• [Dataset excerpts]
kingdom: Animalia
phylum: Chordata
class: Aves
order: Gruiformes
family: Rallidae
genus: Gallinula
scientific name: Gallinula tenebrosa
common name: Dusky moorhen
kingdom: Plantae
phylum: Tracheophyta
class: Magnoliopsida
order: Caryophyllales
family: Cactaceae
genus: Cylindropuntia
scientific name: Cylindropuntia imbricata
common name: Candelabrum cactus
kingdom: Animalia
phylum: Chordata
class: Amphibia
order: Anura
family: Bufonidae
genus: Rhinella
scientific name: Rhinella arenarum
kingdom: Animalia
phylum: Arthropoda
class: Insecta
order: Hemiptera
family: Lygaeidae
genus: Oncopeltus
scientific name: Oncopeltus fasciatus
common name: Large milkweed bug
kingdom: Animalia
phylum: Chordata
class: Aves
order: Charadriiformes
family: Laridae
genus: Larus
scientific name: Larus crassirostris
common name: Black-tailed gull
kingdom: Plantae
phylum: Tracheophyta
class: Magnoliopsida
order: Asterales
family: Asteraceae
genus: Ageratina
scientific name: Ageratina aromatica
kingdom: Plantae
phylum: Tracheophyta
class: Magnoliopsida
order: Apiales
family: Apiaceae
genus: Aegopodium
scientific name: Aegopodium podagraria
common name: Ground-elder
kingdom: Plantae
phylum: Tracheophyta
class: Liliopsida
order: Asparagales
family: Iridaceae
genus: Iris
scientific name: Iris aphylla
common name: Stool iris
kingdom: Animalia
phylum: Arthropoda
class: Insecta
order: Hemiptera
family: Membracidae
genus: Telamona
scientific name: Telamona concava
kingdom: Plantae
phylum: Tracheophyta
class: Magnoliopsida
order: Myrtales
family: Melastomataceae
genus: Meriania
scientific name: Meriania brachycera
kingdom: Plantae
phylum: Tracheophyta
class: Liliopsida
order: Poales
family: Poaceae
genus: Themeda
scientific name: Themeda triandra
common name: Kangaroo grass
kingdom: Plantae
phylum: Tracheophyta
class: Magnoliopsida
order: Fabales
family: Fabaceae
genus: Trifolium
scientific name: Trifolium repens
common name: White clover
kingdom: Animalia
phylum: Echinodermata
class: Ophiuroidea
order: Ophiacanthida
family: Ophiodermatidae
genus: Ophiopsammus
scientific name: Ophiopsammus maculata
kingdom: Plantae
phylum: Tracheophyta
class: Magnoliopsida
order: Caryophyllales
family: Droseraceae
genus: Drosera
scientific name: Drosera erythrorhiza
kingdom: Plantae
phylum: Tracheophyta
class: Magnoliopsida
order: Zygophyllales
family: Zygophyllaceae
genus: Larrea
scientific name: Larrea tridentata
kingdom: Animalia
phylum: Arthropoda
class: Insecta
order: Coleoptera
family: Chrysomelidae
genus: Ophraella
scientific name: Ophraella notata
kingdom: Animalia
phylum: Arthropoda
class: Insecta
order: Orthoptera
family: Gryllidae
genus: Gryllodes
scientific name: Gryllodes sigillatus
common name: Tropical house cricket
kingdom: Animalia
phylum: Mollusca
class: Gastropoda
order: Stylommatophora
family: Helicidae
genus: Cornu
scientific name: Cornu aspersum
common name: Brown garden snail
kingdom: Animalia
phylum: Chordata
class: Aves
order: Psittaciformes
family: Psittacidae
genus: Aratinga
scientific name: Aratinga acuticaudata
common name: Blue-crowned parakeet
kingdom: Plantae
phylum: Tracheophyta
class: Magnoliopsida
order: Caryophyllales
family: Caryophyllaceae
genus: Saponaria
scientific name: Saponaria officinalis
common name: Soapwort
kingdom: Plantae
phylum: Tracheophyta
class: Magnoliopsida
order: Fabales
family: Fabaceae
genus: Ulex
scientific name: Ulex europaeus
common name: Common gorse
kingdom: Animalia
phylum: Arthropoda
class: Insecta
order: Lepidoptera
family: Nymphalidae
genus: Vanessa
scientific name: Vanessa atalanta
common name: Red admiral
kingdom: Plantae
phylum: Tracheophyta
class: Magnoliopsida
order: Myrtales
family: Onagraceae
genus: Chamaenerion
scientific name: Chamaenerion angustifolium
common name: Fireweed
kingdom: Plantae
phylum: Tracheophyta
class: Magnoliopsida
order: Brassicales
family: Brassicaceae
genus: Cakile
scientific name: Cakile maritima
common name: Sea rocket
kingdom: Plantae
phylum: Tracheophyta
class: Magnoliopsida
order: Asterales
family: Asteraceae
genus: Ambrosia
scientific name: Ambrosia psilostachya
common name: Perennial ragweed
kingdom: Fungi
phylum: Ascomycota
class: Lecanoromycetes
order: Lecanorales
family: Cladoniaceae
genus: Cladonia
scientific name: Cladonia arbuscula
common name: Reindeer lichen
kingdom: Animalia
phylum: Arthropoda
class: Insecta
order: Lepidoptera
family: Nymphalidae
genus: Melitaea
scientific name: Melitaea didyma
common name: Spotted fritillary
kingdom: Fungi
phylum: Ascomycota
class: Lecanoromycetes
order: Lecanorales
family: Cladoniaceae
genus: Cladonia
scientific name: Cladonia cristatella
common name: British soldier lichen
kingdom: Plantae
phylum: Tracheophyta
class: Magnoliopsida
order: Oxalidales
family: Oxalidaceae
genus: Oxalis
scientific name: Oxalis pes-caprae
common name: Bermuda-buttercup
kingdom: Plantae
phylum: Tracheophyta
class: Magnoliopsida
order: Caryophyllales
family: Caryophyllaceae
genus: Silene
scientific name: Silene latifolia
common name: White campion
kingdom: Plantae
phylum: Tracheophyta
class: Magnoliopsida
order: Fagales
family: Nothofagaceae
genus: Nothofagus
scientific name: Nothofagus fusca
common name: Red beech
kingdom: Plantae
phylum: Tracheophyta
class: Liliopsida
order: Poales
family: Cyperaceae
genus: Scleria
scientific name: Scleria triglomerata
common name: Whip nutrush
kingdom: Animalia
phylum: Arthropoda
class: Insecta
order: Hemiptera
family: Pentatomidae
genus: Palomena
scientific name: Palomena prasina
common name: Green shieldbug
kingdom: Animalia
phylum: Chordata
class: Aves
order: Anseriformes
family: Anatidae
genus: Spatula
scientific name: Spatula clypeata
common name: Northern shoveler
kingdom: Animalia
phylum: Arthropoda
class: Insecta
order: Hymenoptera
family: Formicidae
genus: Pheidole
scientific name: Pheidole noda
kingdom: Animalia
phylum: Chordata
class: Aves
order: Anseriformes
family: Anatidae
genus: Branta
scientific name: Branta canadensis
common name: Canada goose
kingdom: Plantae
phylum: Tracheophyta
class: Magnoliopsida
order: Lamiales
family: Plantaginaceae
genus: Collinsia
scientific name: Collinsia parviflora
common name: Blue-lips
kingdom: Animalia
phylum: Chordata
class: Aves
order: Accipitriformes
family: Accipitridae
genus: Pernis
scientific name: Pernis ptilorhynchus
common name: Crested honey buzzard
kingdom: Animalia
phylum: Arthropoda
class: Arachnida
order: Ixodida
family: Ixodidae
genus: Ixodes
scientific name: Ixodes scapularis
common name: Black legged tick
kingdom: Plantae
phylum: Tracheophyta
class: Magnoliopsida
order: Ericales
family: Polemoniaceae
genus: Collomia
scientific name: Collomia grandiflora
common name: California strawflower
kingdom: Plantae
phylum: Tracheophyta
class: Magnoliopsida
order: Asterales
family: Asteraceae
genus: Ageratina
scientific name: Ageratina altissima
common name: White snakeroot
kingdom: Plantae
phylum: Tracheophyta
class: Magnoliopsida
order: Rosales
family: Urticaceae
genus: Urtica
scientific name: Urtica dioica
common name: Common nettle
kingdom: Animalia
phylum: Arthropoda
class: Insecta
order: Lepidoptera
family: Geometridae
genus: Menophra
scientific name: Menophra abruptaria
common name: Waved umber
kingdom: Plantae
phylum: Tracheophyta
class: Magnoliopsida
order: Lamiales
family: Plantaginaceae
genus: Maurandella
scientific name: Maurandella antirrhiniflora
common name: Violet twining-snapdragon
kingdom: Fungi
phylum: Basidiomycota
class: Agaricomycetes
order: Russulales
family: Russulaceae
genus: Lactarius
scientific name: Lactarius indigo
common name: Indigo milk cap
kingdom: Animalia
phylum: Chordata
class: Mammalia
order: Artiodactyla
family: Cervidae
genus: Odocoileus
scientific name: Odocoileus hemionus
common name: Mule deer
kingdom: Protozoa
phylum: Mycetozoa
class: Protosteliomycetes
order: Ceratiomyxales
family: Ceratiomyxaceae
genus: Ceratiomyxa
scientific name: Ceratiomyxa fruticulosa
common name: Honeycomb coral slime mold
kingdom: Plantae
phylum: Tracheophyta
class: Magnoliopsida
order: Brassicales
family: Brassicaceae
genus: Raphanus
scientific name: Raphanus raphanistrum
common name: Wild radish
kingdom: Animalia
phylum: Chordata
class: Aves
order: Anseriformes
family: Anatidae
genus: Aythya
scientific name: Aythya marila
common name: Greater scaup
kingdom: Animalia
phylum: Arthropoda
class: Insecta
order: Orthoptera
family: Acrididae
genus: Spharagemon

• [Directions] Copy out verbatim the records from the line containing "family: Ixodidae" up to and including the line containing "common name: White snakeroot".

• [Answer below]
family: Ixodidae
genus: Ixodes
scientific name: Ixodes scapularis
common name: Black legged tick
kingdom: Plantae
phylum: Tracheophyta
class: Magnoliopsida
order: Ericales
family: Polemoniaceae
genus: Collomia
scientific name: Collomia grandiflora
common name: California strawflower
kingdom: Plantae
phylum: Tracheophyta
class: Magnoliopsida
order: Asterales
family: Asteraceae
genus: Ageratina
scientific name: Ageratina altissima
common name: White snakeroot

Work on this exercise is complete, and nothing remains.